** SUPPLIED TEXT follows **

WASHINGTON D.C. – President Obama's Secretary for Health and Human Services--Sylvia Matthews Burwell--joined the Director of National Drug Control Policy on a conference call with reporters Tuesday, announcing the White House is earmarking more than one billion dollars in Fiscal Year 2017 for the treatment of opioid addiction--which has reached crisis levels in the United States.
Many opioid users start with prescription painkiller abuse and then move on to heroin, which is in the same class of drugs and produces a similar, euphoric high.
New data released by the Centers for Disease Control showed 28,648 deaths in 2014 related to prescription medication or heroin overdoses. More people are fatally overdosing from opioids now than dying in motor vehicle accidents on an annual basis.
The Cabinet Secretary revealed Tuesday 2.2 million Americans need treatment for opioid addiction but only 1 million are currently receiving it.
President Obama had focused on the heroin crisis in his recent State of the Union and Secretary Burwell said Tuesday the Administration is "addressing the needs of the country at a certain moment in time."
PIX 11 News has been reporting on the opioid crisis since 2009, when we first looked at an alarming trend of heroin overdoses among high school students in Nassau and Suffolk counties. Our two part special report in October 2009, called "Heroin High," was honored with an Emmy award.
Since then, we have watched the prescription painkiller/heroin crisis explode in the five boroughs, especially Staten Island, as well as invading the Hudson Valley and many parts of New Jersey.
Our six-part series, "Heroin, A to Z," was broadcast in November 2014 and remains on our website at pix11.com/heroin.

** End of SUPPLIED TEXT **
** INPUT DATA follows **

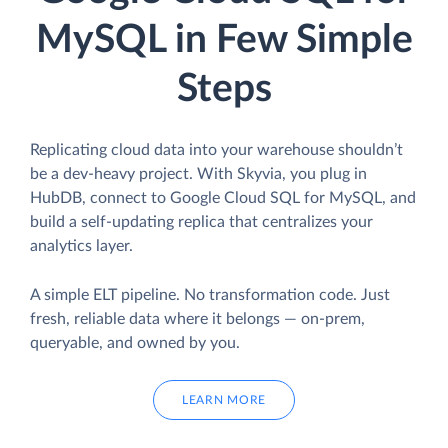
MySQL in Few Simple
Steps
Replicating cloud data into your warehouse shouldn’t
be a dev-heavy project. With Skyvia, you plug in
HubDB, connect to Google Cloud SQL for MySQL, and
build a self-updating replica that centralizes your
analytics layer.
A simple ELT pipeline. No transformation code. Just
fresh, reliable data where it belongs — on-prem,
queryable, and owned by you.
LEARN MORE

** End of INPUT DATA **
** INPUT DATA follows **

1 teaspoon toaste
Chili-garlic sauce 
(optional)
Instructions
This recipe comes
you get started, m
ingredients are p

** End of INPUT DATA **
** INPUT DATA follows **

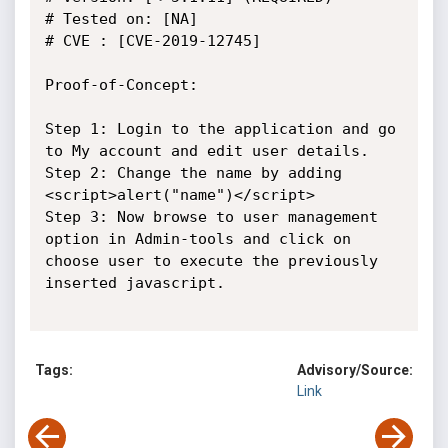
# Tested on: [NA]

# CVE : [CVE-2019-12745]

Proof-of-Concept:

** End of INPUT DATA **

• _WORK ORDER 1_: From the opioid crisis article, list each area where PIX 11 says it has seen heroin or painkiller abuse take hold since 2009.
• _WORK ORDER 2_: In the opioid crisis article, how many deaths in 2014 did the Centers for Disease Control data link to prescription medication or heroin overdoses?
The material after the text can be set aside.

• _WRITTEN RESPONSE 1_:
- Nassau County
- Suffolk County
- The five boroughs
- Staten Island
- The Hudson Valley
- Many parts of New Jersey

• _WRITTEN RESPONSE 2_: 28,648 deaths.